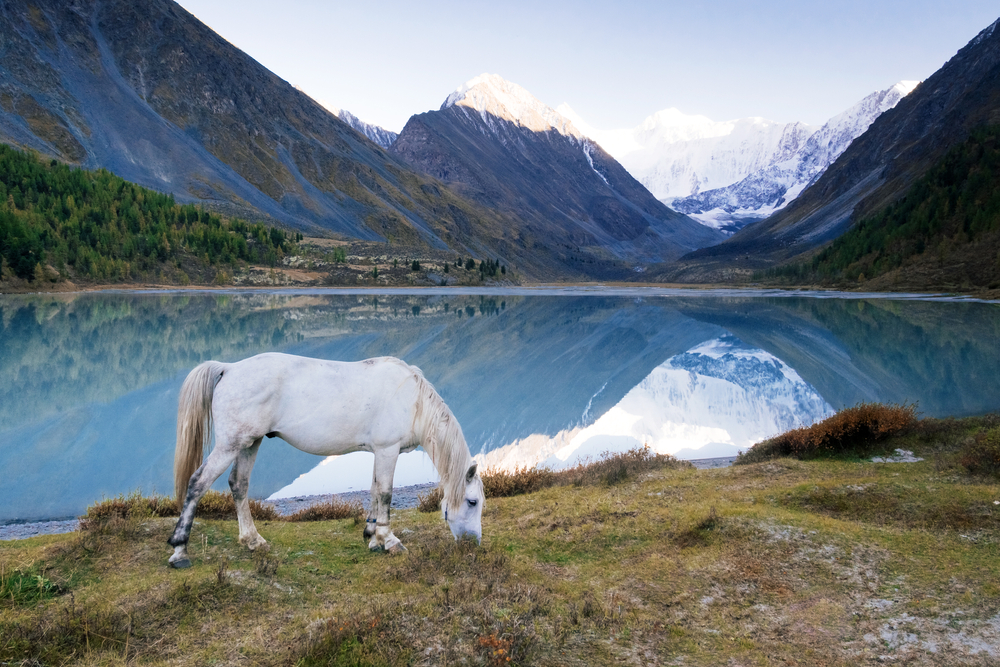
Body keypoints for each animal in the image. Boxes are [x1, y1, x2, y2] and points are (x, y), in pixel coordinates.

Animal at [165, 352, 484, 568]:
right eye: (472, 502)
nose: (473, 545)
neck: (412, 400)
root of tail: (229, 369)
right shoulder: (387, 450)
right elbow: (385, 493)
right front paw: (389, 540)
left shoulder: (379, 452)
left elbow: (373, 490)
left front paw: (372, 535)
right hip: (230, 445)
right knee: (198, 483)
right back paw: (180, 551)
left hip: (249, 443)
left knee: (238, 485)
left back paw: (253, 541)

AIM OF THE TASK:
Each line of the data must be restated exactly, and the pictures must be left out.

SOLUTION TO THIS EXERCISE:
Body keypoints for each animal in the image. Boxes are [x1, y1, x2, y2] and points are (x, y), in pixel coordinates.

Animal at [165, 352, 484, 568]:
right eye: (472, 502)
nose: (473, 545)
neck: (412, 400)
root of tail: (229, 369)
right shoulder: (387, 450)
right elbow: (385, 493)
right front paw: (389, 540)
left shoulder: (379, 452)
left elbow: (373, 490)
left front paw: (372, 535)
right hip: (230, 445)
right knee: (198, 483)
right back paw: (180, 551)
left hip: (249, 443)
left knee: (238, 485)
left back paw: (253, 541)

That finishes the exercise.